Task statement =>
Everything in the records except the pictures should come back exactly as written.

Data for the task =>
+===+

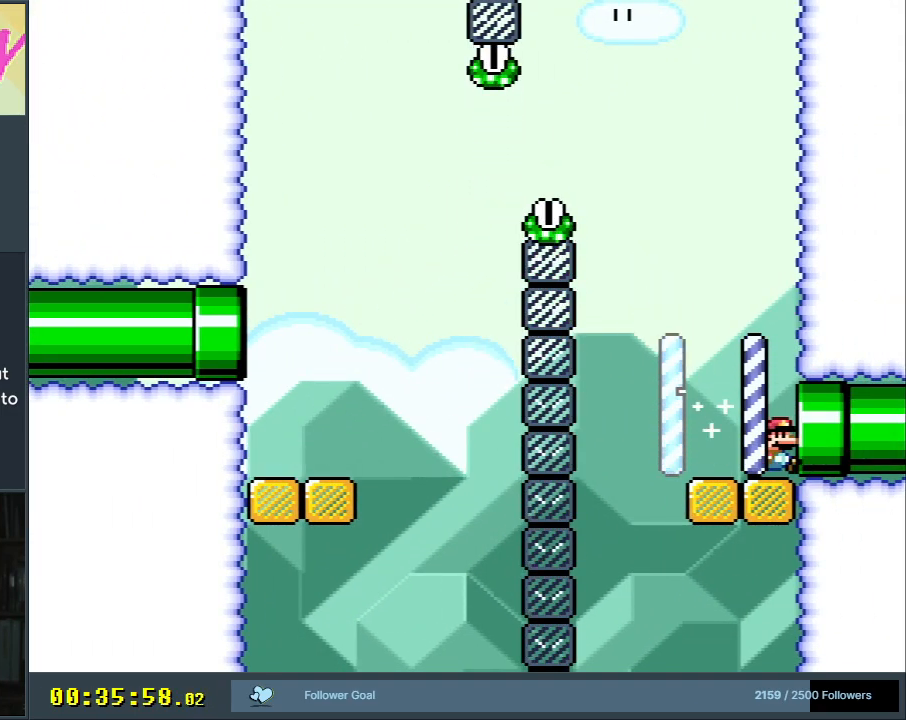
{"buttons": ["B", "Y"], "events": [[483, "DPAD_RIGHT", "up"]]}
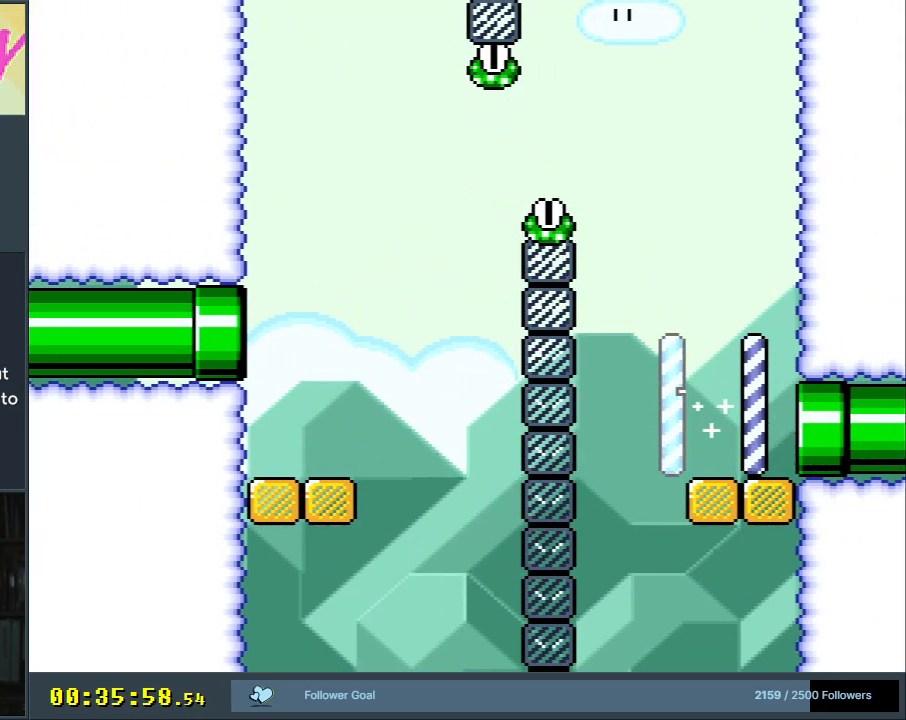
{"buttons": [], "events": [[83, "X", "down"], [133, "A", "down"], [300, "Y", "up"], [350, "A", "up"], [367, "A", "down"], [383, "A", "up"], [400, "B", "up"], [400, "X", "up"]]}
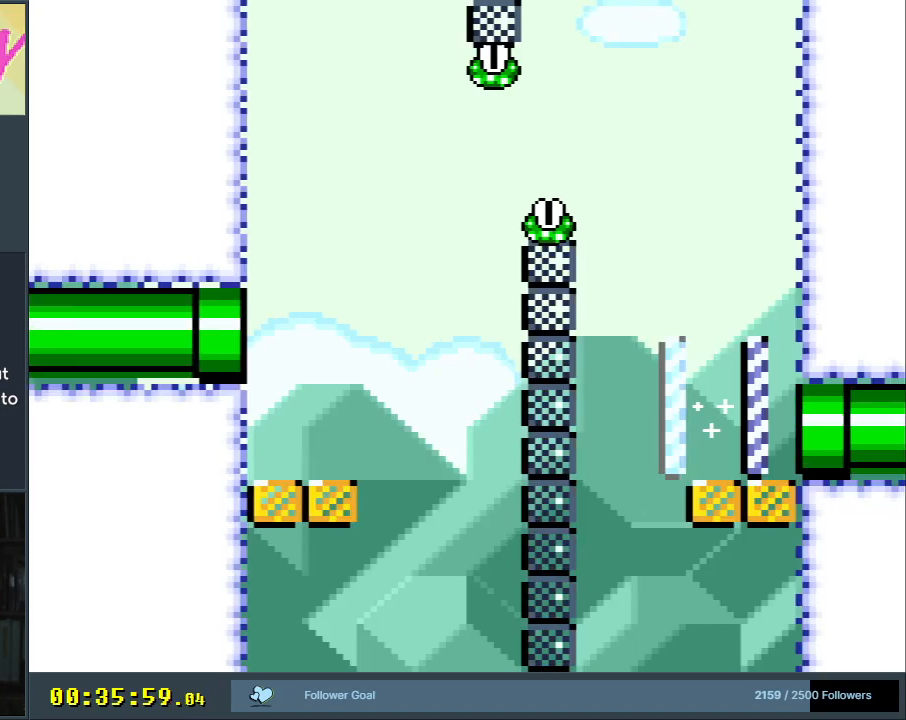
{"buttons": [], "events": []}
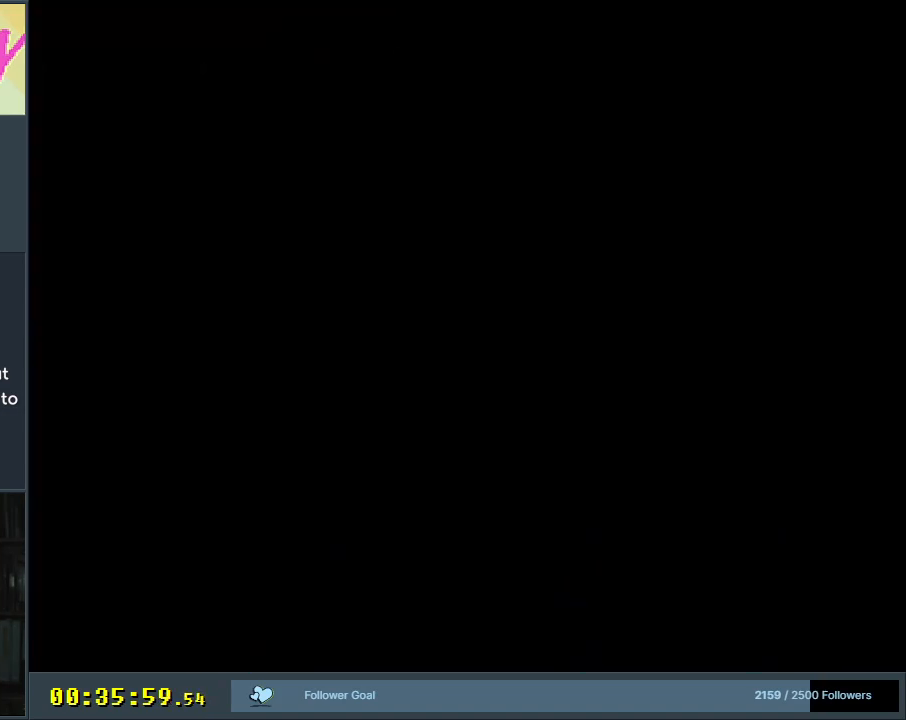
{"buttons": ["B", "Y"], "events": [[200, "B", "down"], [233, "Y", "down"]]}
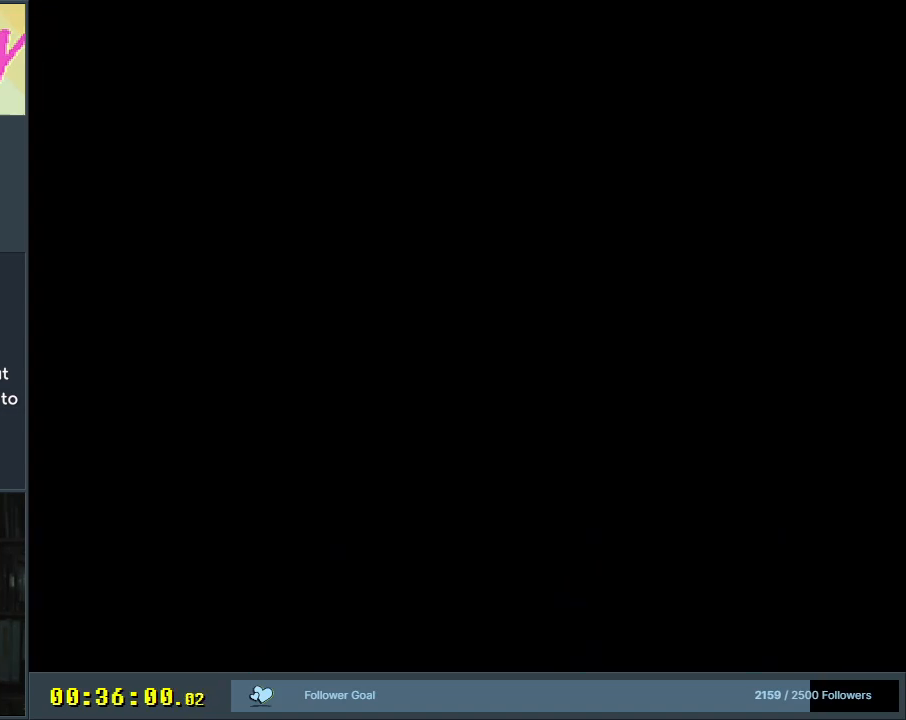
{"buttons": ["B", "Y"], "events": []}
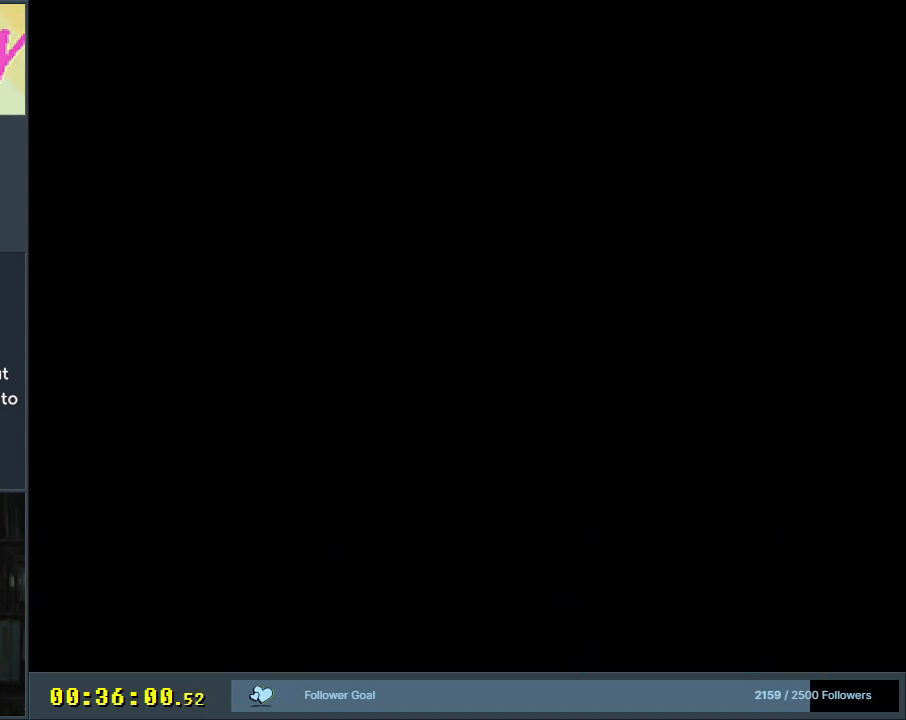
{"buttons": ["B", "Y"], "events": []}
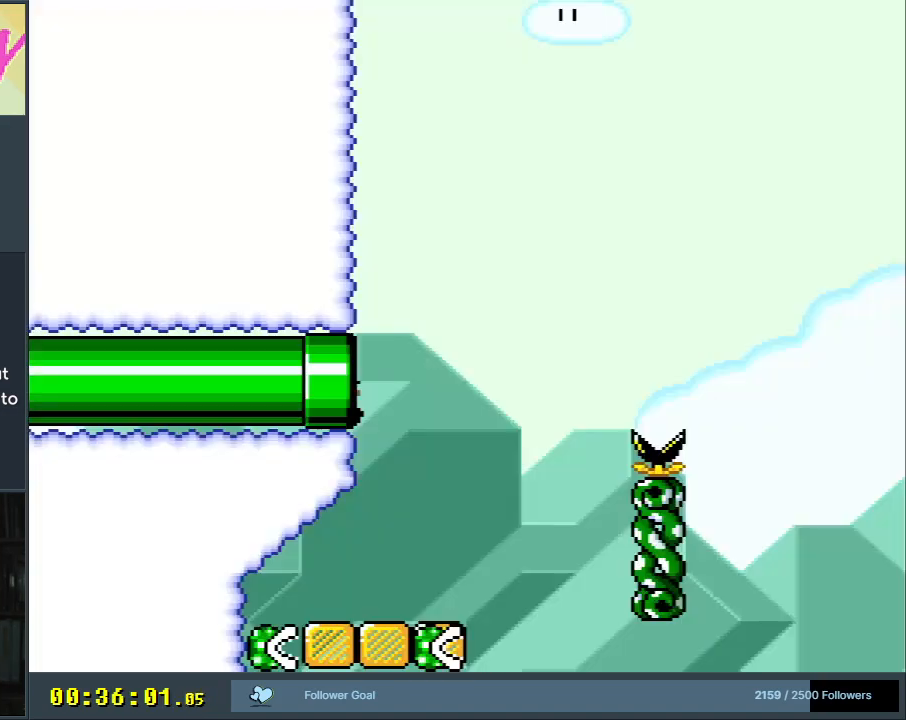
{"buttons": ["B", "Y"], "events": []}
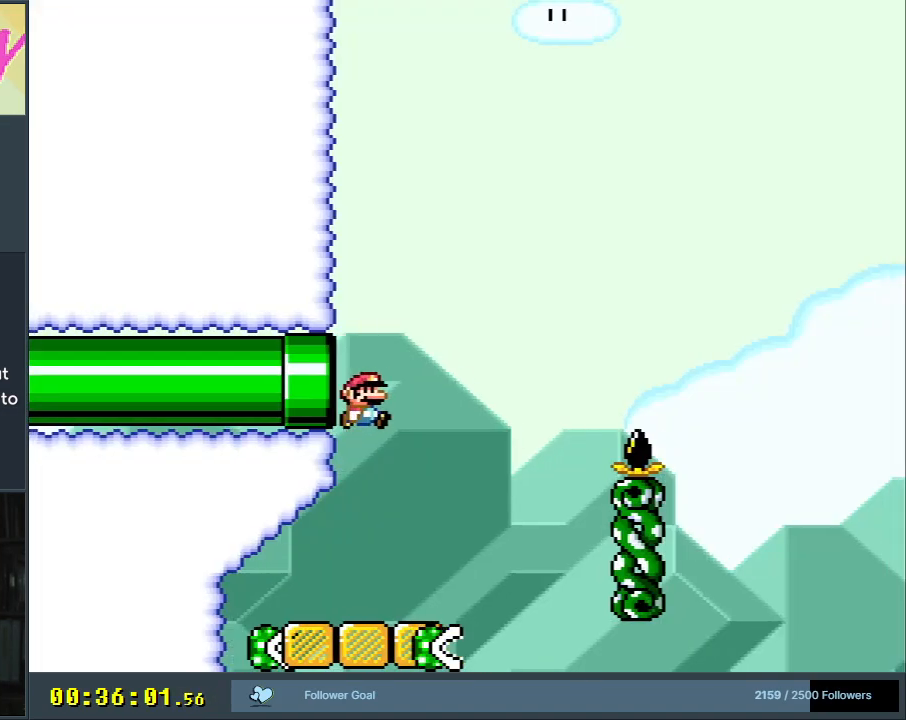
{"buttons": ["Y", "DPAD_RIGHT"], "events": [[150, "B", "up"], [267, "DPAD_RIGHT", "down"]]}
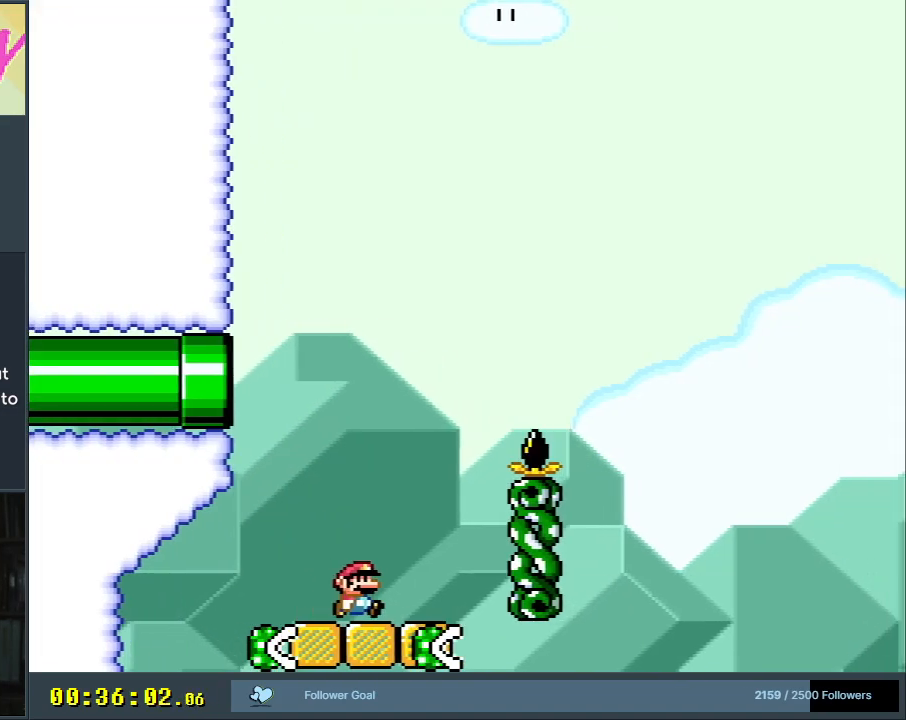
{"buttons": ["B", "Y"], "events": [[50, "B", "down"], [183, "DPAD_RIGHT", "up"]]}
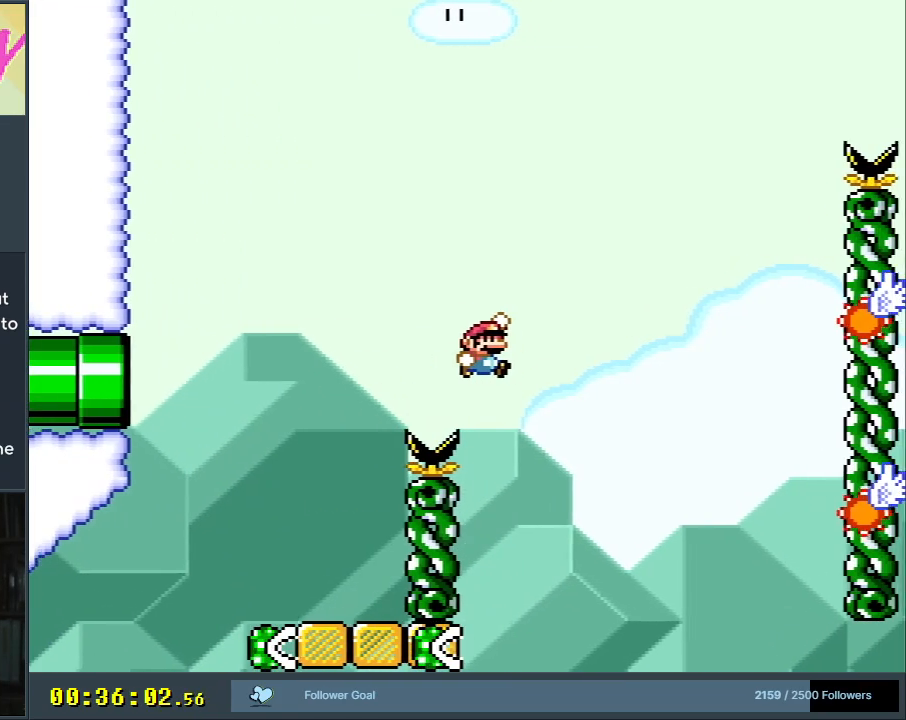
{"buttons": ["Y"], "events": [[67, "DPAD_LEFT", "down"], [250, "DPAD_LEFT", "up"], [383, "B", "up"]]}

+===+

The completed task =>
{"buttons": ["B", "Y"], "events": [[483, "DPAD_RIGHT", "up"]]}
{"buttons": [], "events": [[83, "X", "down"], [133, "A", "down"], [300, "Y", "up"], [350, "A", "up"], [367, "A", "down"], [383, "A", "up"], [400, "B", "up"], [400, "X", "up"]]}
{"buttons": [], "events": []}
{"buttons": ["B", "Y"], "events": [[200, "B", "down"], [233, "Y", "down"]]}
{"buttons": ["B", "Y"], "events": []}
{"buttons": ["B", "Y"], "events": []}
{"buttons": ["B", "Y"], "events": []}
{"buttons": ["Y", "DPAD_RIGHT"], "events": [[150, "B", "up"], [267, "DPAD_RIGHT", "down"]]}
{"buttons": ["B", "Y"], "events": [[50, "B", "down"], [183, "DPAD_RIGHT", "up"]]}
{"buttons": ["Y"], "events": [[67, "DPAD_LEFT", "down"], [250, "DPAD_LEFT", "up"], [383, "B", "up"]]}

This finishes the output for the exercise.